··· SUPPLIED INFORMATION ···

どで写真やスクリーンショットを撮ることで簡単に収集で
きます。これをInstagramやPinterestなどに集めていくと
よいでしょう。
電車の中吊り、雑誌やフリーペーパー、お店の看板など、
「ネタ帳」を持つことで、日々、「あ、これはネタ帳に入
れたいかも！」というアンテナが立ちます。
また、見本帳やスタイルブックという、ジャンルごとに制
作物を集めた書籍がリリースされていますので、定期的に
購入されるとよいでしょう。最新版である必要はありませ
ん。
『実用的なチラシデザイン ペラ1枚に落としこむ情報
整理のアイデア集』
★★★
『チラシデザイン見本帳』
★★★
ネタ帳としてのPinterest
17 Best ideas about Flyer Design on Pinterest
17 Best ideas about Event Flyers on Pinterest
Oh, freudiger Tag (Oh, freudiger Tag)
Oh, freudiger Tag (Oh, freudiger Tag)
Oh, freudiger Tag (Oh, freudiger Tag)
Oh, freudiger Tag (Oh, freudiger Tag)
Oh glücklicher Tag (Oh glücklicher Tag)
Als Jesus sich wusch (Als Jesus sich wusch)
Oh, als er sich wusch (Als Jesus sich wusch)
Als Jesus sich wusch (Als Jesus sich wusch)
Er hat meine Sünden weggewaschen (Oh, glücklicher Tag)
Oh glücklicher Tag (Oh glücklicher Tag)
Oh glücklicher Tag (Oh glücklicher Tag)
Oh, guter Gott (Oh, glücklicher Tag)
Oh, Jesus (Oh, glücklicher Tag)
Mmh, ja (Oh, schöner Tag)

···

JOB
The answer should be nothing more than the lines from the one with "電車の中吊り、雑誌やフリーペーパー、お店の看板など、" through the end of the entries, restated word for word.

THE ANSWER
電車の中吊り、雑誌やフリーペーパー、お店の看板など、
「ネタ帳」を持つことで、日々、「あ、これはネタ帳に入
れたいかも！」というアンテナが立ちます。
また、見本帳やスタイルブックという、ジャンルごとに制
作物を集めた書籍がリリースされていますので、定期的に
購入されるとよいでしょう。最新版である必要はありませ
ん。
『実用的なチラシデザイン ペラ1枚に落としこむ情報
整理のアイデア集』
★★★
『チラシデザイン見本帳』
★★★
ネタ帳としてのPinterest
17 Best ideas about Flyer Design on Pinterest
17 Best ideas about Event Flyers on Pinterest
Oh, freudiger Tag (Oh, freudiger Tag)
Oh, freudiger Tag (Oh, freudiger Tag)
Oh, freudiger Tag (Oh, freudiger Tag)
Oh, freudiger Tag (Oh, freudiger Tag)
Oh glücklicher Tag (Oh glücklicher Tag)
Als Jesus sich wusch (Als Jesus sich wusch)
Oh, als er sich wusch (Als Jesus sich wusch)
Als Jesus sich wusch (Als Jesus sich wusch)
Er hat meine Sünden weggewaschen (Oh, glücklicher Tag)
Oh glücklicher Tag (Oh glücklicher Tag)
Oh glücklicher Tag (Oh glücklicher Tag)
Oh, guter Gott (Oh, glücklicher Tag)
Oh, Jesus (Oh, glücklicher Tag)
Mmh, ja (Oh, schöner Tag)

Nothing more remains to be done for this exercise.